Continuous batching fills every iteration with a mixture of work. the scheduler does not batch whole requests; it batches the next unit of model work: prompt tokens from prefill requests and one-token steps from decode requests.

Chunked prefill slices long prefill work so that decode can keep making progress. it intentionally trades a small TTFT increase for lower TPOT jitter.

Prefix caching removes repeated prefill work for shared prefixes. it improves TTFT, but it does not make decode cheaper after the request enters the generation phase.

Disaggregated prefill is the large-scale version of the same idea: if prefill and decode want different hardware operating points, put them on different workers and transfer KV cache between them.

a profiling checklist

when a serving benchmark is slow, first ask which phase is slow.

symptom	likely phase	first things to inspect
high TTFT, normal TPOT	prefill or queueing	prompt length, prefix-cache hit rate, prefill batch size, queue delay
normal TTFT, high TPOT	decode	KV cache size, memory bandwidth, active batch size, attention kernel
smooth early tokens, then slowdown	decode with growing context	context length, KV cache layout, KV quantization, eviction pressure
periodic stream stalls	prefill-decode interference	long prompt admissions, chunked prefill settings, token budget
high GPU memory, low throughput	decode capacity limit	max concurrent sequences, block fragmentation, KV dtype

the key is not to say “the model is slow.” the serving system is a pipeline. prefill and decode stress different parts of the pipeline, so the fix has to match the phase.

conclusion

prefill and decode use the same Transformer weights, but they are not the same workload.

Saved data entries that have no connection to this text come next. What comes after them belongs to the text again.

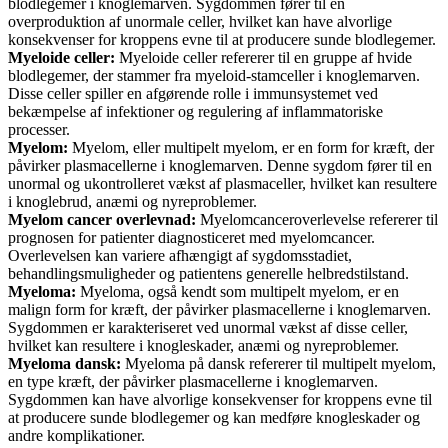
blodlegemer i knoglemarven. Sygdommen fører til en
overproduktion af unormale celler, hvilket kan have alvorlige
konsekvenser for kroppens evne til at producere sunde blodlegemer.
Myeloide celler:
Myeloide celler refererer til en gruppe af hvide
blodlegemer, der stammer fra myeloid-stamceller i knoglemarven.
Disse celler spiller en afgørende rolle i immunsystemet ved
bekæmpelse af infektioner og regulering af inflammatoriske
processer.
Myelom:
Myelom, eller multipelt myelom, er en form for kræft, der
påvirker plasmacellerne i knoglemarven. Denne sygdom fører til en
unormal og ukontrolleret vækst af plasmaceller, hvilket kan resultere
i knoglebrud, anæmi og nyreproblemer.
Myelom cancer overlevnad:
Myelomcanceroverlevelse refererer til
prognosen for patienter diagnosticeret med myelomcancer.
Overlevelsen kan variere afhængigt af sygdomsstadiet,
behandlingsmuligheder og patientens generelle helbredstilstand.
Myeloma:
Myeloma, også kendt som multipelt myelom, er en
malign form for kræft, der påvirker plasmacellerne i knoglemarven.
Sygdommen er karakteriseret ved unormal vækst af disse celler,
hvilket kan resultere i knogleskader, anæmi og nyreproblemer.
Myeloma dansk:
Myeloma på dansk refererer til multipelt myelom,
en type kræft, der påvirker plasmacellerne i knoglemarven.
Sygdommen kan have alvorlige konsekvenser for kroppens evne til
at producere sunde blodlegemer og kan medføre knogleskader og
andre komplikationer.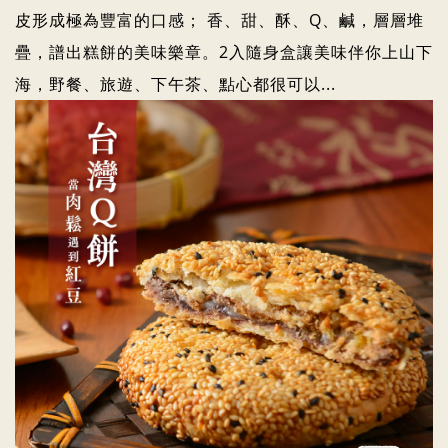
皮形成極為豐富的口感； 香、甜、酥、Q、鹹，層層堆
疊，譜出糕餅的美味樂章。2入隨身盒讓美味伴你上山下
海，野餐、旅遊、下午茶、點心都很可以...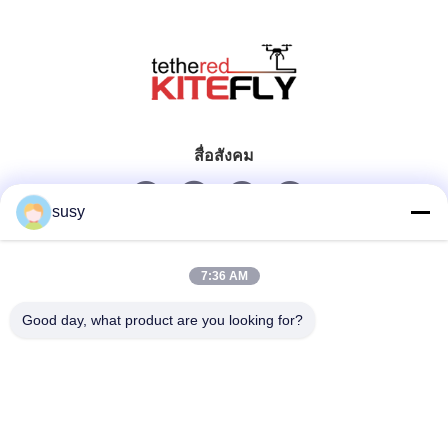
สื่อสังคม
susy
ติดต่อเร็ว
7:36 AM
โทรศัพท์
Good day, what product are you looking for?
0086-19952400441
อีเมล
susy@tetheredsystem.com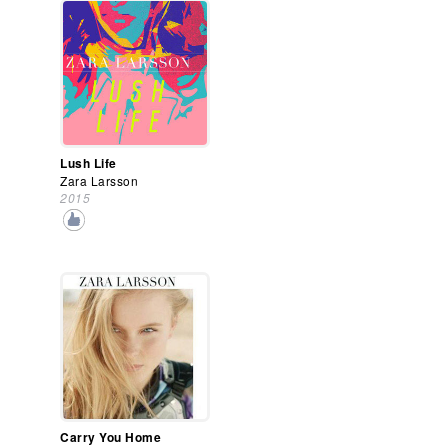
Lush Life
Zara Larsson
2015
Carry You Home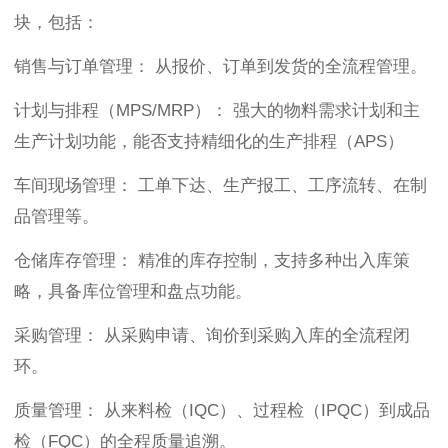
块，包括：
销售与订单管理： 从报价、订单到发货的全流程管理。
计划与排程（MPS/MRP）： 强大的物料需求计划和主
生产计划功能，能否支持精细化的生产排程（APS）
车间现场管理： 工单下达、生产报工、工序流转、在制
品管理等。
仓储库存管理： 精准的库存控制，支持多种出入库策
略，具备库位管理和盘点功能。
采购管理： 从采购申请、询价到采购入库的全流程闭
环。
质量管理： 从来料检（IQC）、过程检（IPQC）到成品
检（FQC）的全程质量追溯。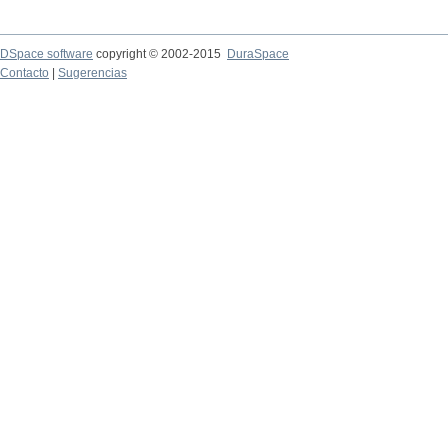
DSpace software
copyright © 2002-2015
DuraSpace
Contacto
|
Sugerencias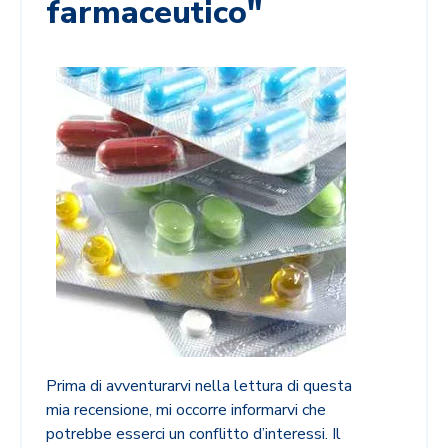
farmaceutico"
Prima di avventurarvi nella lettura di questa
mia recensione, mi occorre informarvi che
potrebbe esserci un conflitto d’interessi. Il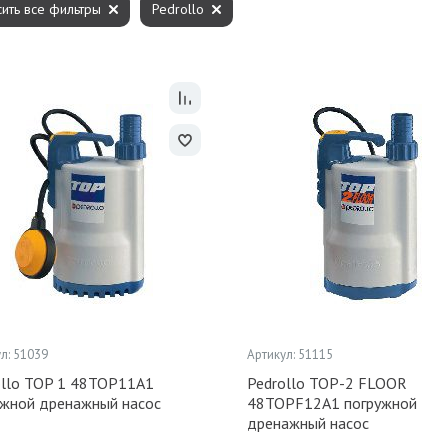
ить все фильтры
Pedrollo
л: 51039
Артикул: 51115
ollo TOP 1 48TOP11A1
Pedrollo TOP-2 FLOOR
ужной дренажный насос
48TOPF12A1 погружной
дренажный насос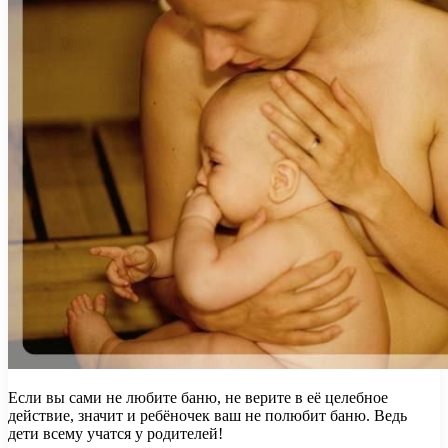
Если вы сами не любите баню, не верите в её целебное
действие, значит и ребёночек ваш не полюбит баню. Ведь
дети всему учатся у родителей!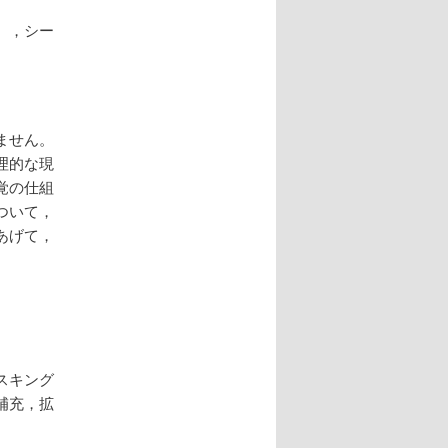
），シー
ません。
理的な現
覚の仕組
ついて，
あげて，
スキング
補充，拡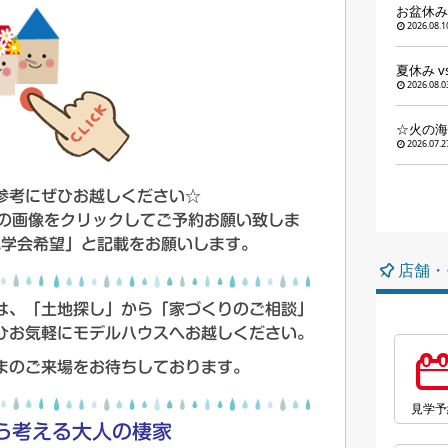
お盆休み
2026.08.1
夏休み 
2026.08.0
☆火の海
2026.07.2
参考にぜひお越しください☆
記の画像をクリックしてご予約お願い致しま
見学会希望」と記載をお願いします。
店舗・
は、「土地探し」から「家づくりのご相談」
ひお気軽にモデルハウスへお越しください。
まのご来場をお待ちしております。
見学予
から考える大人の棲家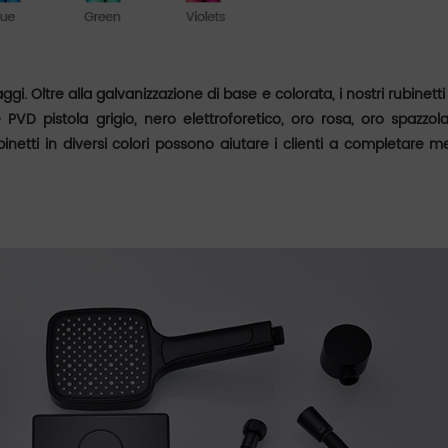
taggi. Oltre alla galvanizzazione di base e colorata, i nostri rubinet
 PVD pistola grigio, nero elettroforetico, oro rosa, oro spazzola
ubinetti in diversi colori possono aiutare i clienti a completare me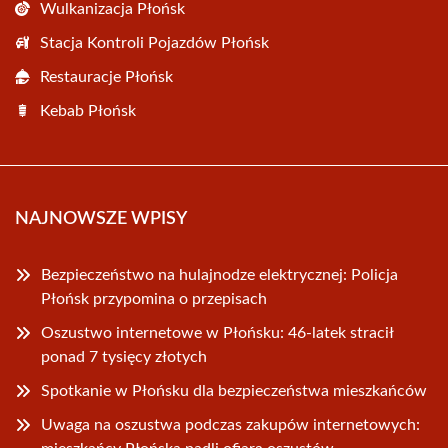
Wulkanizacja Płońsk
Stacja Kontroli Pojazdów Płońsk
Restauracje Płońsk
Kebab Płońsk
NAJNOWSZE WPISY
Bezpieczeństwo na hulajnodze elektrycznej: Policja
Płońsk przypomina o przepisach
Oszustwo internetowe w Płońsku: 46-latek stracił
ponad 7 tysięcy złotych
Spotkanie w Płońsku dla bezpieczeństwa mieszkańców
Uwaga na oszustwa podczas zakupów internetowych: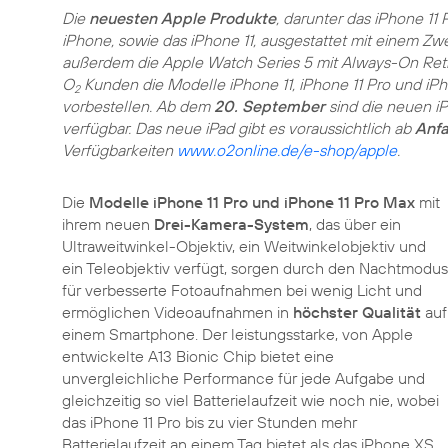
Die
neuesten Apple Produkte
, darunter das iPhone 11
iPhone, sowie das iPhone 11, ausgestattet mit einem Zw
außerdem die Apple Watch Series 5 mit Always-On Retin
O
Kunden die Modelle iPhone 11, iPhone 11 Pro und iPh
2
vorbestellen. Ab dem
20. September
sind die neuen i
verfügbar. Das neue iPad gibt es voraussichtlich ab
Anf
Verfügbarkeiten
www.o2online.de/e-shop/apple
.
Die
Modelle iPhone 11 Pro und iPhone 11 Pro Max
mit
ihrem neuen
Drei-Kamera-System
, das über ein
Ultraweitwinkel-Objektiv, ein Weitwinkelobjektiv und
ein Teleobjektiv verfügt, sorgen durch den Nachtmodus
für verbesserte Fotoaufnahmen bei wenig Licht und
ermöglichen Videoaufnahmen in
höchster Qualität
auf
einem Smartphone. Der leistungsstarke, von Apple
entwickelte A13 Bionic Chip bietet eine
unvergleichliche Performance für jede Aufgabe und
gleichzeitig so viel Batterielaufzeit wie noch nie, wobei
das iPhone 11 Pro bis zu vier Stunden mehr
Batterielaufzeit an einem Tag bietet als das iPhone XS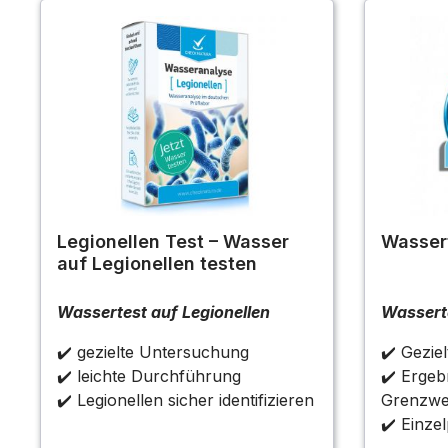
Legionellen Test – Wasser
Wassert
auf Legionellen testen
Wassertest auf Legionellen
Wasserte
✔️ gezielte Untersuchung
✔️ Gezie
✔️ leichte Durchführung
✔️ Ergeb
✔️ Legionellen sicher identifizieren
Grenzwe
✔️ Einze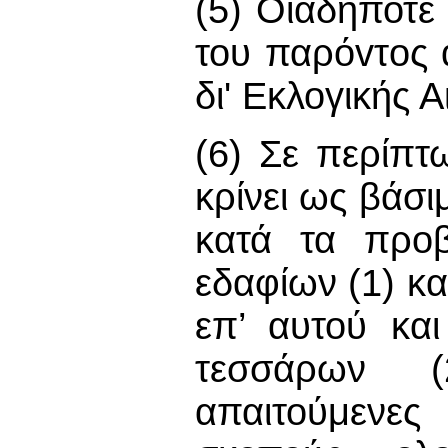
(5) Οιαδήποτε
του παρόvτoς
δι' Εκλογικής 
(6) Σε περίπ
κρίνει ως βάσι
κατά τα προβ
εδαφίων (1) κα
επ’ αυτού και
τεσσάρων 
απαιτούμενες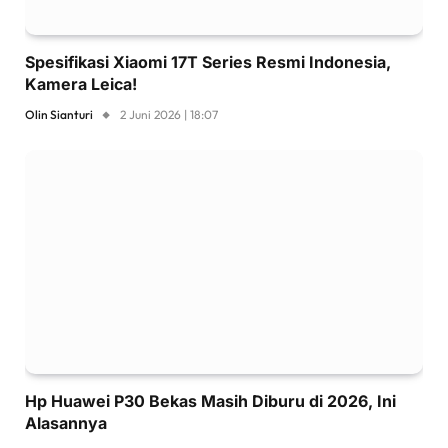
Spesifikasi Xiaomi 17T Series Resmi Indonesia,
Kamera Leica!
Olin Sianturi
2 Juni 2026 | 18:07
Hp Huawei P30 Bekas Masih Diburu di 2026, Ini
Alasannya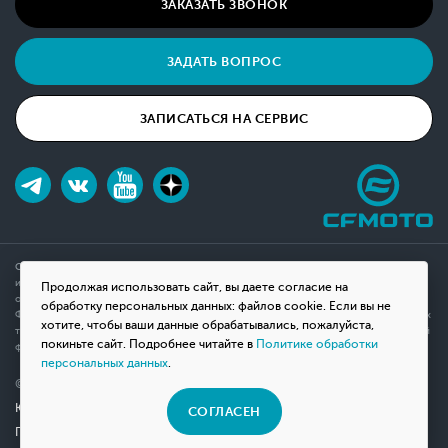
ЗАКАЗАТЬ ЗВОНОК
ЗАДАТЬ ВОПРОС
ЗАПИСАТЬСЯ НА СЕРВИС
Обращаем ваше внимание на то, что данный интернет-сайт носит исключительно
информационный характер и ни при каких условиях не является публичной офертой,
Продолжая использовать сайт, вы даете согласие на
определяемой положениями Статьи 437(2) Гражданского кодекса Российской
обработку персональных данных: файлов cookie. Если вы не
Федерации. Для получения подробной информации о наличии и стоимости указанных
хотите, чтобы ваши данные обрабатывались, пожалуйста,
товаров, пожалуйста, обращайтесь к менеджерам компании с помощью специальной
покиньте сайт. Подробнее читайте в
Политике обработки
формы связи на сайте или по телефону.
персональных данных
.
© 2026 Мотосалон «ВНЕ ДОРОГ»
Юридическая информация
СОГЛАСЕН
Политика конфиденциальности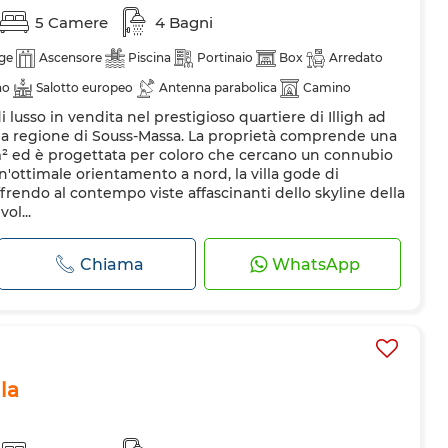
5 Camere
4 Bagni
ge
Ascensore
Piscina
Portinaio
Box
Arredato
no
Salotto europeo
Antenna parabolica
Camino
di lusso in vendita nel prestigioso quartiere di Illigh ad
amento
Sistema di allarme
Porta rinforzata
ida regione di Souss-Massa. La proprietà comprende una
ero
Forno
Lavatrice
Forno a microonde
m² ed è progettata per coloro che cercano un connubio
n'ottimale orientamento a nord, la villa gode di
frendo al contempo viste affascinanti dello skyline della
ol...
Chiama
WhatsApp
la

prefill has many new tokens, large GEMMs, high compute utilization, and mostly affects TTFT
decode has one new token per request, repeated KV cache reads, memory-bandwidth pressure, and mostly affects TPOT
scheduling is hard because prefill wants large chunks while decode wants frequent short iterations

this is the mental model behind the rest of the inference-engine stack. once you see prefill and decode as two bottlenecks, the designs of continuous batching, chunked prefill, prefix caching, PagedAttention, and disaggregated prefill stop looking like separate tricks. they are different ways of controlling where work sits between compute, memory, and latency.